Duplicate the records exactly, starting at the first line and ending with the line that contains "Ключевое событие в области цифровизации", with both of these lines included.
----
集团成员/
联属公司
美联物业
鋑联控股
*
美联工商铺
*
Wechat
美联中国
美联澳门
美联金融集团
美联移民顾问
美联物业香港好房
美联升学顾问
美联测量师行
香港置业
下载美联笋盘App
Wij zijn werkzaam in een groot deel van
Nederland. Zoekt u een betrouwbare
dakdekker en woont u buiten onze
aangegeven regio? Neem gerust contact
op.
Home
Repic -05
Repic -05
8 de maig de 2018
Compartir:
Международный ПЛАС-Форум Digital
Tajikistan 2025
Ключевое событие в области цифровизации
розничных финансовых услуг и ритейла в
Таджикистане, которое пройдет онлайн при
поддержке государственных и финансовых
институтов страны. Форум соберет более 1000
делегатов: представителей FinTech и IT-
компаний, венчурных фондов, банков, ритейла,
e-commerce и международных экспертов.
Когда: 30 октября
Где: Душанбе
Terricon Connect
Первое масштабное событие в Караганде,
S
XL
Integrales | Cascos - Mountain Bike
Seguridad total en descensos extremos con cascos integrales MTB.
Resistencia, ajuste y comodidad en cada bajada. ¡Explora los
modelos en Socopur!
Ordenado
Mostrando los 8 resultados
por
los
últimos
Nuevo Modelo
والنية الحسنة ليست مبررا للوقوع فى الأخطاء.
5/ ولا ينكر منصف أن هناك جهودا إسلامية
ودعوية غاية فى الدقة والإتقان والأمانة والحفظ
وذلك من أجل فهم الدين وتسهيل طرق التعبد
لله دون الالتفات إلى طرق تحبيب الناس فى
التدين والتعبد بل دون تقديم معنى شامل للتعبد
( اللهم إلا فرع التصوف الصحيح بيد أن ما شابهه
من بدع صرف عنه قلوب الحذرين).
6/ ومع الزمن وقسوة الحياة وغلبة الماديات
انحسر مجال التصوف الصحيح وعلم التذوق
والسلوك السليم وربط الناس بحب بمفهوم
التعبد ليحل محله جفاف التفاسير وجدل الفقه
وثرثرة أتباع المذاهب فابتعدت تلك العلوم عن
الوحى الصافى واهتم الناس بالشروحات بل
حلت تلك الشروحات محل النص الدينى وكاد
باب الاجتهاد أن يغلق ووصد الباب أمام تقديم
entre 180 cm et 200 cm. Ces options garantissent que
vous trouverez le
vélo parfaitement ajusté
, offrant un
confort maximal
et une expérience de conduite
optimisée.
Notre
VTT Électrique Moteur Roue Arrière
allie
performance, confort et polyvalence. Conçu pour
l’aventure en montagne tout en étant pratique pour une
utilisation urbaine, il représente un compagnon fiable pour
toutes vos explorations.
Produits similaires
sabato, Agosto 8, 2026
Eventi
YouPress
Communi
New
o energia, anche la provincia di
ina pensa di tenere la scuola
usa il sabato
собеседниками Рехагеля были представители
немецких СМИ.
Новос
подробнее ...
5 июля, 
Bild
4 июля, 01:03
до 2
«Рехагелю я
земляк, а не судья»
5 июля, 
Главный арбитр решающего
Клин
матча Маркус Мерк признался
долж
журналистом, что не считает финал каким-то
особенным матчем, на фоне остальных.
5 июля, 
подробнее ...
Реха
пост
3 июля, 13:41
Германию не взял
----
WRITTEN REPLY:
集团成员/
联属公司
美联物业
鋑联控股
*
美联工商铺
*
Wechat
美联中国
美联澳门
美联金融集团
美联移民顾问
美联物业香港好房
美联升学顾问
美联测量师行
香港置业
下载美联笋盘App
Wij zijn werkzaam in een groot deel van
Nederland. Zoekt u een betrouwbare
dakdekker en woont u buiten onze
aangegeven regio? Neem gerust contact
op.
Home
Repic -05
Repic -05
8 de maig de 2018
Compartir:
Международный ПЛАС-Форум Digital
Tajikistan 2025
Ключевое событие в области цифровизации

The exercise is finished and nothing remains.